Pizzeria Locale Exterior

There are other brands racing for the better-pizza prize, including 800 Degrees Neapolitan Pizzeria, which has not indicated plans to franchise, and Top That! Pizza. And that’s before Chipotle has even asserted its presence in the market. The company’s Pizzeria Locale concept is still in the development stage with the first location opened last year in Denver, where Chipotle got its start. The company is scouting other areas in Denver for additional locations as it expands, according to press releases.

Meanwhile, some traditional pizza chains are taking notice of the fast-casual custom pizza segment and making small compensations to meet the competition.
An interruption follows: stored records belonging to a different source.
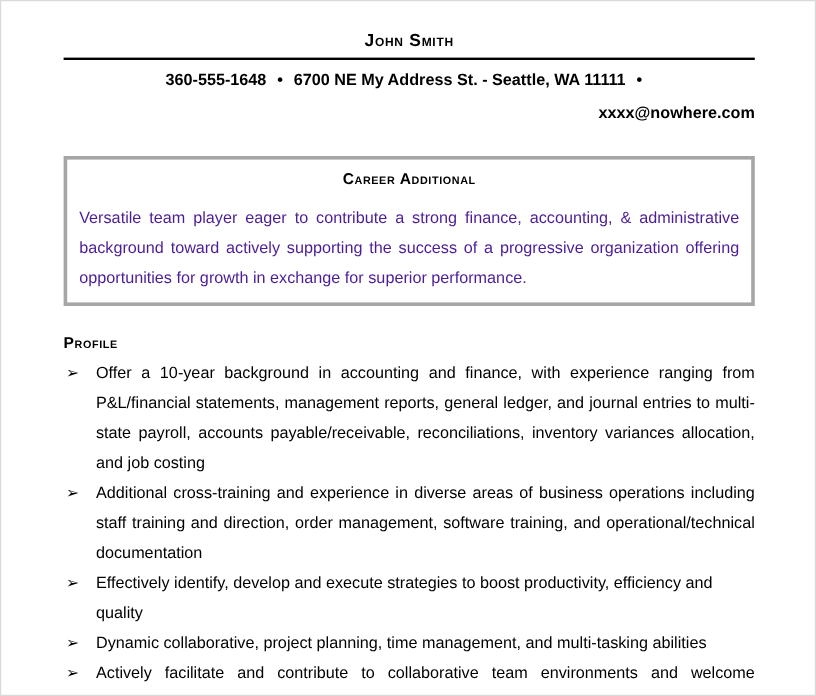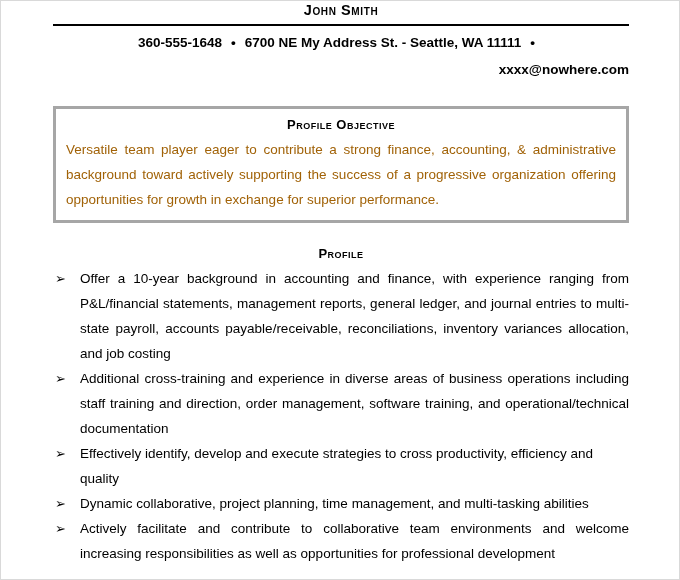--- a/index.html
+++ b/index.html
@@ -29,20 +29,21 @@
     width: 576px;
   }
 
   
   .name {
     text-align: center;
     font-size: 14.5px;
     font-weight: bold;
     font-variant: small-caps;
     letter-spacing: 0.6px;
+    margin-top: 24px;
     line-height: 18px;
   }
 
   .rule {
     height: 0;
     border-top: 2px solid #000000;
     margin-top: 5px;
   }
 
   .contact-line {
@@ -78,27 +79,27 @@
     font-size: 13px;
     font-weight: bold;
     font-variant: small-caps;
     letter-spacing: 0.5px;
     line-height: 18px;
   }
   .objective-text {
     font-size: 13.5px;
     line-height: 25px;
     text-align: justify;
-    margin-top: 3px;
-    color: #a16207;
+    margin-top: 11px;
+    color: #4c1d95;
   }
 
   
   .profile-heading {
-    text-align: center;
+    text-align: left;
     font-size: 13px;
     font-weight: bold;
     font-variant: small-caps;
     letter-spacing: 0.5px;
     line-height: 18px;
     margin-top: 22px;
   }
 
   .bullets {
     margin: 3px 0 0 0;
@@ -143,39 +144,39 @@
       <div class="contact-line">
         <span>360-555-1648</span><span class="contact-sep">•</span><span>6700 NE My Address St.  -  Seattle, WA 11111</span><span class="contact-sep">•</span>
       </div>
 
       <div class="email-line">
         <span>xxxx@nowhere.com</span>
       </div>
     </div>
 
     <div class="objective-box">
-      <div class="section-heading">Profile Objective</div>
+      <div class="section-heading">Career Additional</div>
       <div class="objective-text">Versatile team player eager to contribute a strong finance, accounting, &amp; administrative background toward actively supporting the success of a progressive organization offering opportunities for growth in exchange for superior performance.</div>
     </div>
 
     <div>
       <div class="profile-heading">Profile</div>
 
       <ul class="bullets">
         <li class="bullet-item">
           <span class="bullet-marker">➢</span>
           <span class="bullet-text">Offer a 10-year background in accounting and finance, with experience ranging from P&amp;L/financial statements, management reports, general ledger, and journal entries to multi-state payroll, accounts payable/receivable, reconciliations, inventory variances allocation, and job costing</span>
         </li>
         <li class="bullet-item">
           <span class="bullet-marker">➢</span>
           <span class="bullet-text">Additional cross-training and experience in diverse areas of business operations including staff training and direction, order management, software training, and operational/technical documentation</span>
         </li>
         <li class="bullet-item nojustify">
           <span class="bullet-marker">➢</span>
-          <span class="bullet-text">Effectively identify, develop and execute strategies to cross productivity, efficiency and quality</span>
+          <span class="bullet-text">Effectively identify, develop and execute strategies to boost productivity, efficiency and quality</span>
         </li>
         <li class="bullet-item nojustify">
           <span class="bullet-marker">➢</span>
           <span class="bullet-text">Dynamic collaborative, project planning, time management, and multi-tasking abilities</span>
         </li>
         <li class="bullet-item">
           <span class="bullet-marker">➢</span>
           <span class="bullet-text">Actively facilitate and contribute to collaborative team environments and welcome increasing responsibilities as well as opportunities for professional development</span>
         </li>
       </ul>

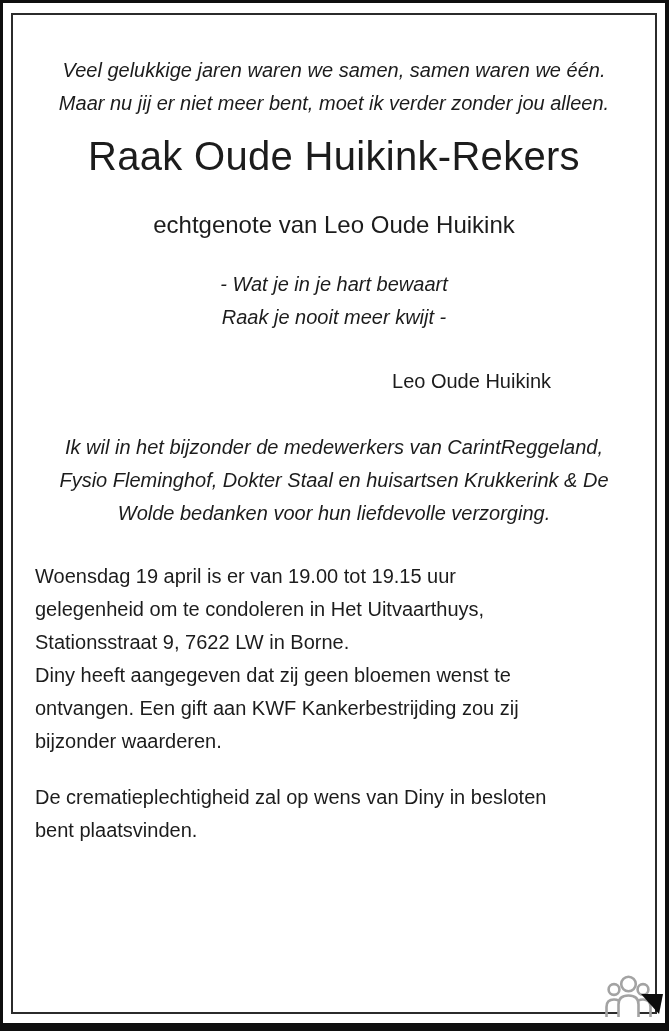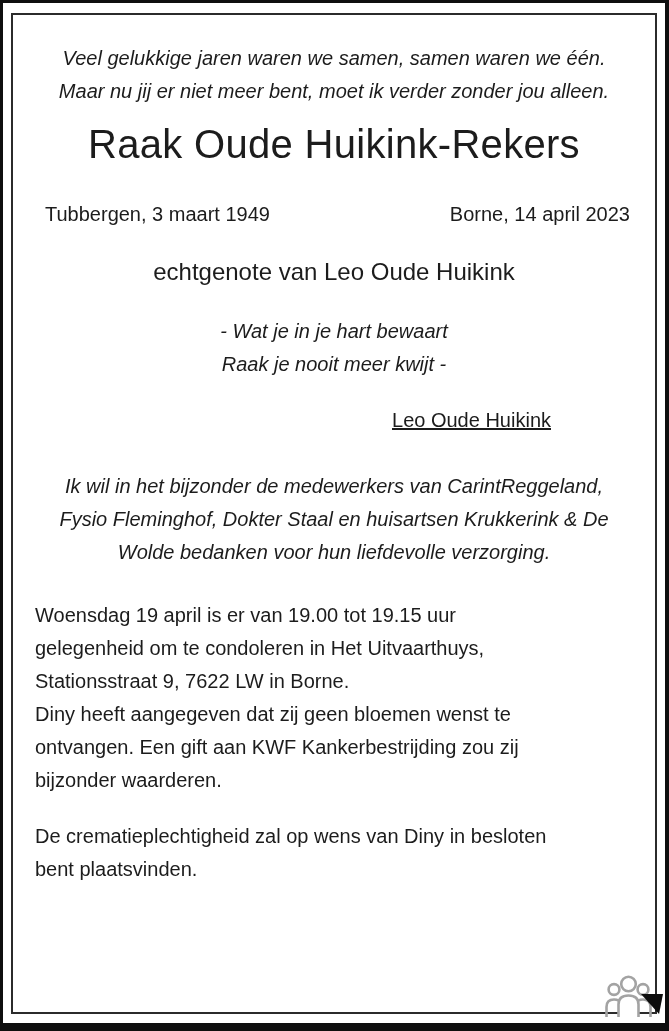--- a/index.html
+++ b/index.html
@@ -11,36 +11,36 @@
     position:absolute;inset:0;box-sizing:border-box;background:#ffffff;
     border-top:3px solid #0e0e0e;border-left:3px solid #0e0e0e;
     border-right:4px solid #0e0e0e;border-bottom:8px solid #0e0e0e;
   }
   .inner{
     position:absolute;left:8px;top:10px;right:8px;bottom:9px;
     border:2px solid #2b2b2b;box-sizing:border-box;
     padding:27px 22px 0 22px;
   }
   .pre{white-space:pre-line;}
-  .center{text-align:center;}
+  .center{text-align:center;margin-top:12px;}
   .italic{font-style:italic;}
   .epigraph{font-size:20px;line-height:33px;}
   .name{
     font-size:40px;font-weight:400;margin:12px 0 0 0;line-height:48px;
     letter-spacing:0.3px;
   }
   .dates{
     display:flex;justify-content:space-between;margin-top:33px;
     padding:0 3px 0 10px;font-size:20px;line-height:26px;
   }
   .relation{margin-top:32px;font-size:24px;line-height:26px;}
   .quote{margin-top:30px;font-size:20px;line-height:33px;}
   .signature{
-    margin-top:26px;font-size:20px;line-height:26px;
-    text-align:right;padding-right:82px;text-decoration:underline;
+    margin-top:34px;font-size:20px;line-height:26px;
+    text-align:right;padding-right:82px;
   }
   .thanks{margin-top:37px;font-size:20px;line-height:33px;}
   .address{margin-top:21px;font-size:20px;line-height:31px;}
   .para{font-size:20px;line-height:33px;}
   .condolence{margin-top:30px;}
   .cremation{margin-top:23px;}
   .family{position:absolute;right:3px;bottom:-5px;width:47px;height:42px;}
   .triangle{
     position:absolute;right:2px;bottom:9px;width:22px;height:20px;
     background:#0d0d0d;clip-path:polygon(0 0,100% 0,82% 100%);z-index:5;
@@ -50,24 +50,20 @@
 <body>
 
 <div class="page">
   <div class="inner">
 
     <div class="epigraph italic center pre">Veel gelukkige jaren waren we samen, samen waren we één.
 Maar nu jij er niet meer bent, moet ik verder zonder jou alleen.</div>
 
     <h1 class="name center">Raak Oude Huikink-Rekers</h1>
 
-    <div class="dates">
-      <span>Tubbergen, 3 maart 1949</span>
-      <span>Borne, 14 april 2023</span>
-    </div>
 
     <div class="relation center">echtgenote van Leo Oude Huikink</div>
 
     <div class="quote italic center pre">- Wat je in je hart bewaart
 Raak je nooit meer kwijt -</div>
 
     <div class="signature">Leo Oude Huikink</div>
 
     <div class="thanks italic center pre">Ik wil in het bijzonder de medewerkers van CarintReggeland,
 Fysio Fleminghof, Dokter Staal en huisartsen Krukkerink &amp; De

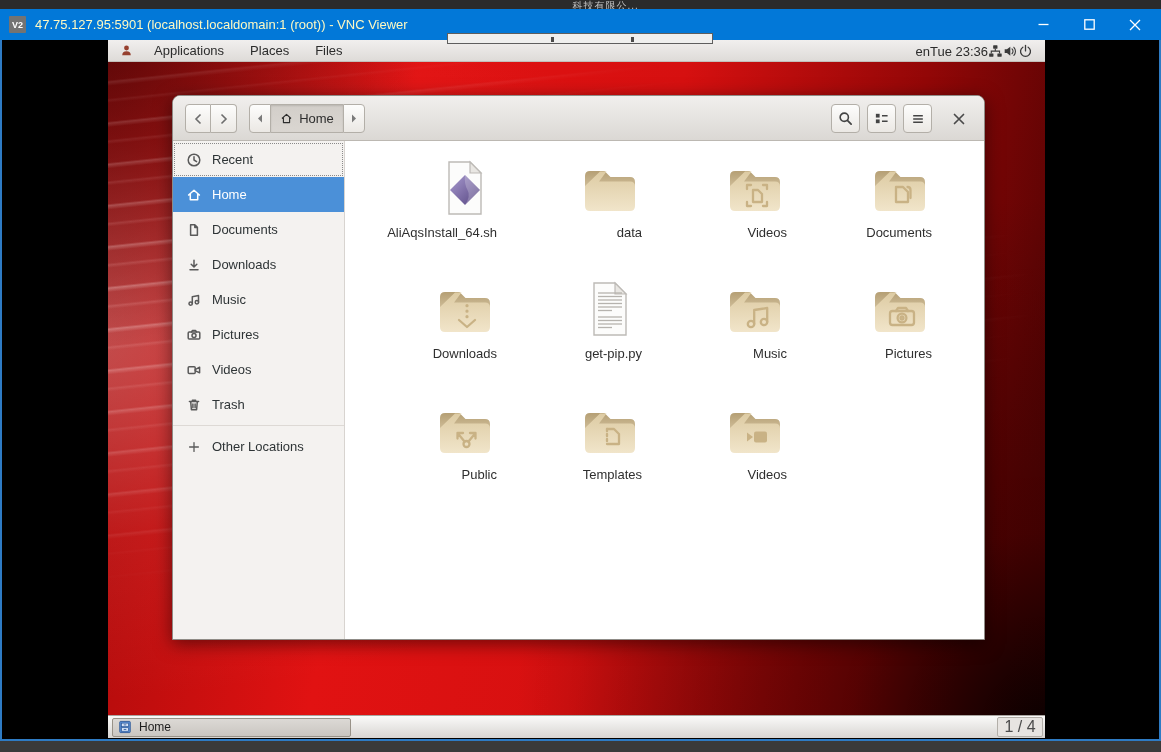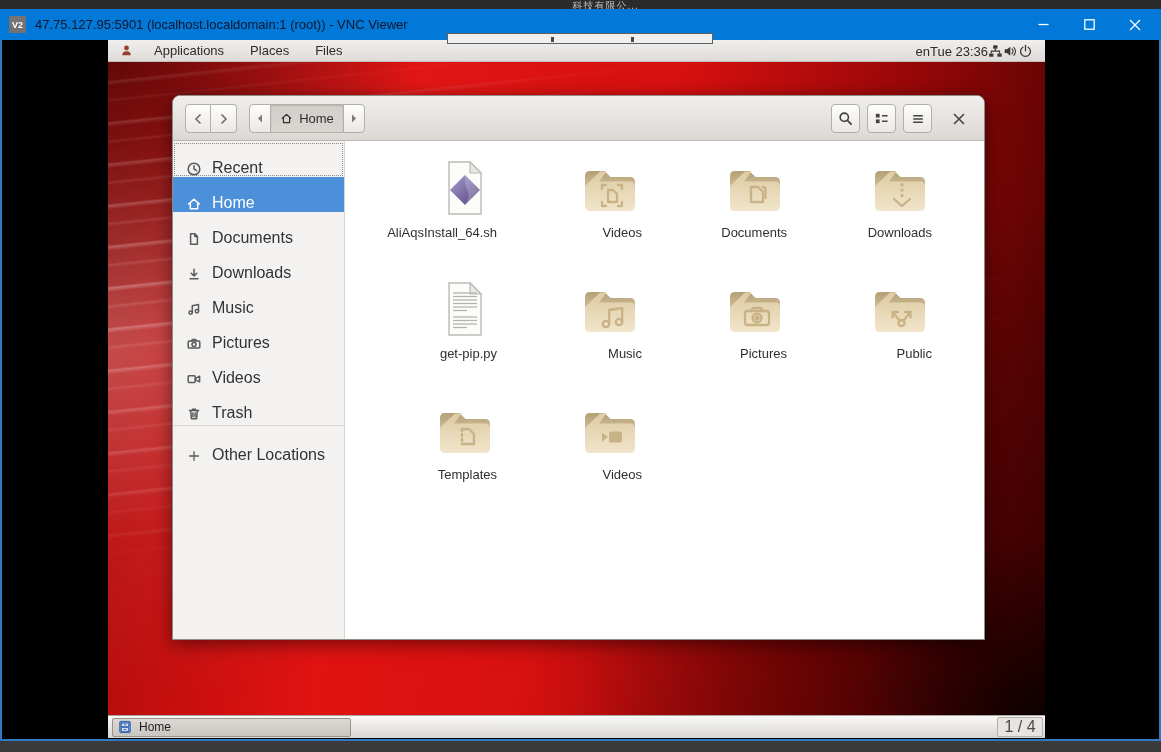--- a/index.html
+++ b/index.html
@@ -7,21 +7,21 @@
     font-family:"Liberation Sans","DejaVu Sans",sans-serif; }
   .stage { position:absolute; left:0; top:0; width:1161px; height:752px; background:#383838; }
 
   
   .overlay-strip { position:absolute; left:0; top:0; width:1161px; height:9px; background:#2b2b2b; overflow:hidden; }
   .overlay-strip .txt { position:absolute; left:50%; margin-left:-8px; top:-1px; font-size:10px; color:#c2c2c2; letter-spacing:1px; white-space:nowrap; }
 
   
   .titlebar { position:absolute; left:0; top:9px; width:1161px; height:31px; background:#0278d8; display:flex; align-items:center; }
   .vnc-logo { width:17px; height:17px; margin-left:9px; background:#737373; border-radius:1px; color:#fff; font-size:9px; font-weight:bold; display:flex; align-items:center; justify-content:center; }
-  .vnc-title { color:#0f172a; font-size:13px; margin-left:9px; white-space:nowrap; }
+  .vnc-title { color:#fef9c3; font-size:13px; margin-left:9px; white-space:nowrap; }
   .win-controls { position:absolute; right:3px; top:0; height:31px; display:flex; }
   .win-btn { width:46px; height:31px; display:flex; align-items:center; justify-content:center; }
 
   
   .vnc-peek { position:absolute; left:447px; top:33px; width:266px; height:11px; background:#efefee; border:1px solid #5e5e5e; z-index:30; }
   .vnc-peek .tick { position:absolute; bottom:1px; width:3px; height:5px; background:#4a4a4a; }
 
   
   .client { position:absolute; left:0; top:40px; width:1161px; height:701px; background:#000;
     border-left:2px solid #2e7bc4; border-right:2px solid #2e7bc4; border-bottom:2px solid #2e7bc4; }
@@ -74,21 +74,21 @@
   .pathbar .btn.arrow { width:22px; height:29px; }
   .pathbar .btn.arrow:first-child { border-radius:4px 0 0 4px; }
   .pathbar .btn.arrow:last-child { border-radius:0 4px 4px 0; }
   .crumb { width:72px; height:29px; background:linear-gradient(#d2cec9,#dad6d1); border-top:1px solid #b3afa8; border-bottom:1px solid #b3afa8;
     display:flex; align-items:center; justify-content:center; gap:6px; font-size:13px; color:#2d2d2d; box-shadow:inset 0 1px 2px rgba(0,0,0,.12); }
   .tb-right .btn { position:absolute; top:8px; width:29px; height:29px; border-radius:4px; }
   .fm-close { position:absolute; right:12px; top:8px; width:26px; height:29px; display:flex; align-items:center; justify-content:center; }
 
   .fm-body { display:flex; height:498px; }
   .sidebar { width:172px; background:#f4f2f0; border-right:1px solid #d8d4d0; padding-top:1px; }
-  .side-item { height:35px; display:flex; align-items:flex-end; gap:10px; padding-left:13px; font-size:16px; color:#2e3436; }
+  .side-item { height:35px; display:flex; align-items:center; gap:10px; padding-left:13px; font-size:13px; color:#2e3436; }
   .side-item .ic { width:16px; height:16px; color:#5a5a5a; flex:0 0 16px; }
   .side-item.selected { background:#4b90d8; color:#fff; }
   .side-item.selected .ic { color:#fff; }
   .side-item.focus-ring { outline:1px dotted #8a8a8a; outline-offset:-2px; }
   .side-sep { height:1px; background:#ddd9d5; margin:3px 0; }
 
   .file-pane { flex:1; background:#fff; padding:15px 0 0 7px; }
   .file-grid { display:grid; grid-template-columns:repeat(4,145px); grid-auto-rows:121px; }
   .file-cell { width:145px; display:flex; flex-direction:column; align-items:flex-end; }
   .file-cell .fic { width:64px; height:64px; }
@@ -351,20 +351,29 @@
                       <path d="M32 19 L47 34 L32 49 q6 -9 2.5 -15 T32 19 z" fill="rgba(255,255,255,0.22)"></path>
                     </svg>
                   </div>
                   <div class="flabel">AliAqsInstall_64.sh</div>
                 </div>
                 <div class="file-cell">
                   <div class="fic">
                     <svg width="64" height="64" viewBox="0 0 64 64">
                       <path d="M7 20 q0 -5 5 -5 h13 q2 0 3 1.4 L32.5 21 H52 q5 0 5 5 v4 H7 z" fill="url(#gb)"></path>
                       <path d="M7 30 L22 15.5 h6.5 L21 25.5 H52 q5 0 5 5 V50 q0 5 -5 5 H12 q-5 0 -5 -5 z" fill="url(#gf)"></path>
+                    </svg>
+                  </div>
+                  <div class="flabel">data</div>
+                </div>
+                <div class="file-cell">
+                  <div class="fic">
+                    <svg width="64" height="64" viewBox="0 0 64 64">
+                      <path d="M7 20 q0 -5 5 -5 h13 q2 0 3 1.4 L32.5 21 H52 q5 0 5 5 v4 H7 z" fill="url(#gb)"></path>
+                      <path d="M7 30 L22 15.5 h6.5 L21 25.5 H52 q5 0 5 5 V50 q0 5 -5 5 H12 q-5 0 -5 -5 z" fill="url(#gf)"></path>
                       <g stroke="#c9b285" stroke-width="2.3" fill="none" stroke-linecap="round" stroke-linejoin="round">
                         <path d="M24 33 v-4 h4 M40 29 h4 v4 M44 46 v4 h-4 M28 50 h-4 v-4"></path>
                         <path d="M30 34 h5 l4 4 v8 h-9 z"></path>
                       </g>
                     </svg>
                   </div>
                   <div class="flabel">Videos</div>
                 </div>
                 <div class="file-cell">
                   <div class="fic">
Domino’s would be setting the best example, by among other things introducing an artisan-style pie to its menu, according to Technomic’s Tristano. But the big pizza franchises seem to have mostly reacted by refocusing efforts on things like delivery and convenience.

If the fast-casual segment continues to burn white hot, they might need to do more to protect their turf. “It’s forcing the major players to be innovative and compete,” Tristano said. “It’s not necessarily going to steal the sales from Papa John’s and Pizza Hut. It’s just going to provide new options at nighttime.”